┌──

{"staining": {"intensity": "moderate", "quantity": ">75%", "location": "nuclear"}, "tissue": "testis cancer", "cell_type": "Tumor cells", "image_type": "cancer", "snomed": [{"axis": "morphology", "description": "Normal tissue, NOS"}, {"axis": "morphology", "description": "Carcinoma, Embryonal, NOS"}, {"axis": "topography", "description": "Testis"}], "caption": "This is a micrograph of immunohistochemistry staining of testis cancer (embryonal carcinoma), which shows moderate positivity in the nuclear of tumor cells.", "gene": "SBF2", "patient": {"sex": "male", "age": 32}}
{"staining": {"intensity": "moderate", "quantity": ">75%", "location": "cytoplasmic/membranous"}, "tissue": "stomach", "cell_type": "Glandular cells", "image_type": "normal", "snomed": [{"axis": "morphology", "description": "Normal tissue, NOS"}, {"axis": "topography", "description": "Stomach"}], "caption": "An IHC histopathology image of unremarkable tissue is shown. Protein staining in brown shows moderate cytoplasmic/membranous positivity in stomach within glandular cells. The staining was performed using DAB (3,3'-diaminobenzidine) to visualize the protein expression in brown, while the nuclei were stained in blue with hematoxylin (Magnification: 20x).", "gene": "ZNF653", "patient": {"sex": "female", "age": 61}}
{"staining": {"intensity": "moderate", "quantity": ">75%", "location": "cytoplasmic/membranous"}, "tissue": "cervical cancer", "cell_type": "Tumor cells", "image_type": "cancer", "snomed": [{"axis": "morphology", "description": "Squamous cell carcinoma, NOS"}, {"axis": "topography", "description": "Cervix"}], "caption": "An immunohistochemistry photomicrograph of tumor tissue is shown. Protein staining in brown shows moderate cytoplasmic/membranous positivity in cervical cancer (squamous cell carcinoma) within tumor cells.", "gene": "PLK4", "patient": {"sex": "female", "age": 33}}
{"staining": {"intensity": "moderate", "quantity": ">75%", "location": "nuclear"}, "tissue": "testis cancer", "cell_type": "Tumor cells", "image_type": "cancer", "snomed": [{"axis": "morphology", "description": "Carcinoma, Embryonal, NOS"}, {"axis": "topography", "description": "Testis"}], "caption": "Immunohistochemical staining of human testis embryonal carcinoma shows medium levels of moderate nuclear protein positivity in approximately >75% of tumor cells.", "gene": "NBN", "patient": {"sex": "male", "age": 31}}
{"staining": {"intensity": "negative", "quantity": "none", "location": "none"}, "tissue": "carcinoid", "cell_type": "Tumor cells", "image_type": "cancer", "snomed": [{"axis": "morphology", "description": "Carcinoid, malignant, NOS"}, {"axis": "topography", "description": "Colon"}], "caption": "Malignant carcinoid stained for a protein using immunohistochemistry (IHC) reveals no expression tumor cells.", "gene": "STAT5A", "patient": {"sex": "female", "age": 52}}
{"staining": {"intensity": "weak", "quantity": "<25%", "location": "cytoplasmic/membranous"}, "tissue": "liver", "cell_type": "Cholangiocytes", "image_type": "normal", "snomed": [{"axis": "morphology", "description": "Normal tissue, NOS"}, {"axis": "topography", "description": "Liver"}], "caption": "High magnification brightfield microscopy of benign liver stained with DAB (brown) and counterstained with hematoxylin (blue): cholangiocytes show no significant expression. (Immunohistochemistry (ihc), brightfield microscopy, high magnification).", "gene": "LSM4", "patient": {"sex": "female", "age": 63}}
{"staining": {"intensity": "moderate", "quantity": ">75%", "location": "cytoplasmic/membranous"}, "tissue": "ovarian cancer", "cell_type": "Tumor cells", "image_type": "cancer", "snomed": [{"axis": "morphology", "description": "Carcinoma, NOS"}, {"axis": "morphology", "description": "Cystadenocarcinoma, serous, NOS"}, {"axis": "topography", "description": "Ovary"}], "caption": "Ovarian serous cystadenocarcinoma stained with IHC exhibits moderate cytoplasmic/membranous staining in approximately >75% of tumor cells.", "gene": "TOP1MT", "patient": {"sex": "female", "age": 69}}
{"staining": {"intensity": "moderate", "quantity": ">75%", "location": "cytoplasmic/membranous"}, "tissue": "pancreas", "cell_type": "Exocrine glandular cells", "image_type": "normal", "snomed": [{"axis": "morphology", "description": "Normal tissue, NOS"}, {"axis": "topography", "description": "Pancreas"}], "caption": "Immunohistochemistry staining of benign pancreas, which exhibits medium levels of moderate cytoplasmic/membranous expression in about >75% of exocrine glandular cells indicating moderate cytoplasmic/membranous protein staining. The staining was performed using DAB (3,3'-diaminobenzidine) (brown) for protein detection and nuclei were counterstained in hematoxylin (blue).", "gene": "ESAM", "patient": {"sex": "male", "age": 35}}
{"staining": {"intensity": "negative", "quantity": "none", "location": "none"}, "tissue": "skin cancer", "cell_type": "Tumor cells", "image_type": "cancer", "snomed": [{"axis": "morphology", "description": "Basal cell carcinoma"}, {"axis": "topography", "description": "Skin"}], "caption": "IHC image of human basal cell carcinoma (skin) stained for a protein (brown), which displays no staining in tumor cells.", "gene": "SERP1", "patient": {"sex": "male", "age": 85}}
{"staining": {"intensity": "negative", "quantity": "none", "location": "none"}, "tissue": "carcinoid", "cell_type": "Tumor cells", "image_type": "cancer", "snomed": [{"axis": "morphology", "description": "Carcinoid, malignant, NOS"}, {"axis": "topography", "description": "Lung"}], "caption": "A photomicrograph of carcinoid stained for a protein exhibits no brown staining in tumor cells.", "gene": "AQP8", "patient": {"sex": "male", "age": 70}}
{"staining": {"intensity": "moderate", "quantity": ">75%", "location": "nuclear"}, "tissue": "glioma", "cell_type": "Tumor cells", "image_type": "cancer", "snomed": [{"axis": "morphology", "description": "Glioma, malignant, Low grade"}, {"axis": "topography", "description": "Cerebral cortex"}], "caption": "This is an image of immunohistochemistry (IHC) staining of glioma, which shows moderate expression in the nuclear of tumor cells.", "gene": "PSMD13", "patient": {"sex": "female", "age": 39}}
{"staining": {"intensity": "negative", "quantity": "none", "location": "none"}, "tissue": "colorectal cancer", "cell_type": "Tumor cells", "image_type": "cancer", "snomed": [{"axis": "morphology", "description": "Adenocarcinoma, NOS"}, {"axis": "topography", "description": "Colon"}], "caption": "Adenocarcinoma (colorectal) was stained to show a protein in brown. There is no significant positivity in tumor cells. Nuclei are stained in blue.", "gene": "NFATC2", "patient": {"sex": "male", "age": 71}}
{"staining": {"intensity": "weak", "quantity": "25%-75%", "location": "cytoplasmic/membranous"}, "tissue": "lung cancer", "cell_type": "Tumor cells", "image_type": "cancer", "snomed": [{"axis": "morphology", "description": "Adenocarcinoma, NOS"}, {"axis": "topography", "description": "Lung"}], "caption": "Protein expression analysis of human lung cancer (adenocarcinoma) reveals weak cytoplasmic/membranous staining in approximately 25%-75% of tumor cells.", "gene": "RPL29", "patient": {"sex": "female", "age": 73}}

└──

◆ **Your objective**: Output the records above in full, with nothing altered.

◆ **Task output**:
{"staining": {"intensity": "moderate", "quantity": ">75%", "location": "nuclear"}, "tissue": "testis cancer", "cell_type": "Tumor cells", "image_type": "cancer", "snomed": [{"axis": "morphology", "description": "Normal tissue, NOS"}, {"axis": "morphology", "description": "Carcinoma, Embryonal, NOS"}, {"axis": "topography", "description": "Testis"}], "caption": "This is a micrograph of immunohistochemistry staining of testis cancer (embryonal carcinoma), which shows moderate positivity in the nuclear of tumor cells.", "gene": "SBF2", "patient": {"sex": "male", "age": 32}}
{"staining": {"intensity": "moderate", "quantity": ">75%", "location": "cytoplasmic/membranous"}, "tissue": "stomach", "cell_type": "Glandular cells", "image_type": "normal", "snomed": [{"axis": "morphology", "description": "Normal tissue, NOS"}, {"axis": "topography", "description": "Stomach"}], "caption": "An IHC histopathology image of unremarkable tissue is shown. Protein staining in brown shows moderate cytoplasmic/membranous positivity in stomach within glandular cells. The staining was performed using DAB (3,3'-diaminobenzidine) to visualize the protein expression in brown, while the nuclei were stained in blue with hematoxylin (Magnification: 20x).", "gene": "ZNF653", "patient": {"sex": "female", "age": 61}}
{"staining": {"intensity": "moderate", "quantity": ">75%", "location": "cytoplasmic/membranous"}, "tissue": "cervical cancer", "cell_type": "Tumor cells", "image_type": "cancer", "snomed": [{"axis": "morphology", "description": "Squamous cell carcinoma, NOS"}, {"axis": "topography", "description": "Cervix"}], "caption": "An immunohistochemistry photomicrograph of tumor tissue is shown. Protein staining in brown shows moderate cytoplasmic/membranous positivity in cervical cancer (squamous cell carcinoma) within tumor cells.", "gene": "PLK4", "patient": {"sex": "female", "age": 33}}
{"staining": {"intensity": "moderate", "quantity": ">75%", "location": "nuclear"}, "tissue": "testis cancer", "cell_type": "Tumor cells", "image_type": "cancer", "snomed": [{"axis": "morphology", "description": "Carcinoma, Embryonal, NOS"}, {"axis": "topography", "description": "Testis"}], "caption": "Immunohistochemical staining of human testis embryonal carcinoma shows medium levels of moderate nuclear protein positivity in approximately >75% of tumor cells.", "gene": "NBN", "patient": {"sex": "male", "age": 31}}
{"staining": {"intensity": "negative", "quantity": "none", "location": "none"}, "tissue": "carcinoid", "cell_type": "Tumor cells", "image_type": "cancer", "snomed": [{"axis": "morphology", "description": "Carcinoid, malignant, NOS"}, {"axis": "topography", "description": "Colon"}], "caption": "Malignant carcinoid stained for a protein using immunohistochemistry (IHC) reveals no expression tumor cells.", "gene": "STAT5A", "patient": {"sex": "female", "age": 52}}
{"staining": {"intensity": "weak", "quantity": "<25%", "location": "cytoplasmic/membranous"}, "tissue": "liver", "cell_type": "Cholangiocytes", "image_type": "normal", "snomed": [{"axis": "morphology", "description": "Normal tissue, NOS"}, {"axis": "topography", "description": "Liver"}], "caption": "High magnification brightfield microscopy of benign liver stained with DAB (brown) and counterstained with hematoxylin (blue): cholangiocytes show no significant expression. (Immunohistochemistry (ihc), brightfield microscopy, high magnification).", "gene": "LSM4", "patient": {"sex": "female", "age": 63}}
{"staining": {"intensity": "moderate", "quantity": ">75%", "location": "cytoplasmic/membranous"}, "tissue": "ovarian cancer", "cell_type": "Tumor cells", "image_type": "cancer", "snomed": [{"axis": "morphology", "description": "Carcinoma, NOS"}, {"axis": "morphology", "description": "Cystadenocarcinoma, serous, NOS"}, {"axis": "topography", "description": "Ovary"}], "caption": "Ovarian serous cystadenocarcinoma stained with IHC exhibits moderate cytoplasmic/membranous staining in approximately >75% of tumor cells.", "gene": "TOP1MT", "patient": {"sex": "female", "age": 69}}
{"staining": {"intensity": "moderate", "quantity": ">75%", "location": "cytoplasmic/membranous"}, "tissue": "pancreas", "cell_type": "Exocrine glandular cells", "image_type": "normal", "snomed": [{"axis": "morphology", "description": "Normal tissue, NOS"}, {"axis": "topography", "description": "Pancreas"}], "caption": "Immunohistochemistry staining of benign pancreas, which exhibits medium levels of moderate cytoplasmic/membranous expression in about >75% of exocrine glandular cells indicating moderate cytoplasmic/membranous protein staining. The staining was performed using DAB (3,3'-diaminobenzidine) (brown) for protein detection and nuclei were counterstained in hematoxylin (blue).", "gene": "ESAM", "patient": {"sex": "male", "age": 35}}
{"staining": {"intensity": "negative", "quantity": "none", "location": "none"}, "tissue": "skin cancer", "cell_type": "Tumor cells", "image_type": "cancer", "snomed": [{"axis": "morphology", "description": "Basal cell carcinoma"}, {"axis": "topography", "description": "Skin"}], "caption": "IHC image of human basal cell carcinoma (skin) stained for a protein (brown), which displays no staining in tumor cells.", "gene": "SERP1", "patient": {"sex": "male", "age": 85}}
{"staining": {"intensity": "negative", "quantity": "none", "location": "none"}, "tissue": "carcinoid", "cell_type": "Tumor cells", "image_type": "cancer", "snomed": [{"axis": "morphology", "description": "Carcinoid, malignant, NOS"}, {"axis": "topography", "description": "Lung"}], "caption": "A photomicrograph of carcinoid stained for a protein exhibits no brown staining in tumor cells.", "gene": "AQP8", "patient": {"sex": "male", "age": 70}}
{"staining": {"intensity": "moderate", "quantity": ">75%", "location": "nuclear"}, "tissue": "glioma", "cell_type": "Tumor cells", "image_type": "cancer", "snomed": [{"axis": "morphology", "description": "Glioma, malignant, Low grade"}, {"axis": "topography", "description": "Cerebral cortex"}], "caption": "This is an image of immunohistochemistry (IHC) staining of glioma, which shows moderate expression in the nuclear of tumor cells.", "gene": "PSMD13", "patient": {"sex": "female", "age": 39}}
{"staining": {"intensity": "negative", "quantity": "none", "location": "none"}, "tissue": "colorectal cancer", "cell_type": "Tumor cells", "image_type": "cancer", "snomed": [{"axis": "morphology", "description": "Adenocarcinoma, NOS"}, {"axis": "topography", "description": "Colon"}], "caption": "Adenocarcinoma (colorectal) was stained to show a protein in brown. There is no significant positivity in tumor cells. Nuclei are stained in blue.", "gene": "NFATC2", "patient": {"sex": "male", "age": 71}}
{"staining": {"intensity": "weak", "quantity": "25%-75%", "location": "cytoplasmic/membranous"}, "tissue": "lung cancer", "cell_type": "Tumor cells", "image_type": "cancer", "snomed": [{"axis": "morphology", "description": "Adenocarcinoma, NOS"}, {"axis": "topography", "description": "Lung"}], "caption": "Protein expression analysis of human lung cancer (adenocarcinoma) reveals weak cytoplasmic/membranous staining in approximately 25%-75% of tumor cells.", "gene": "RPL29", "patient": {"sex": "female", "age": 73}}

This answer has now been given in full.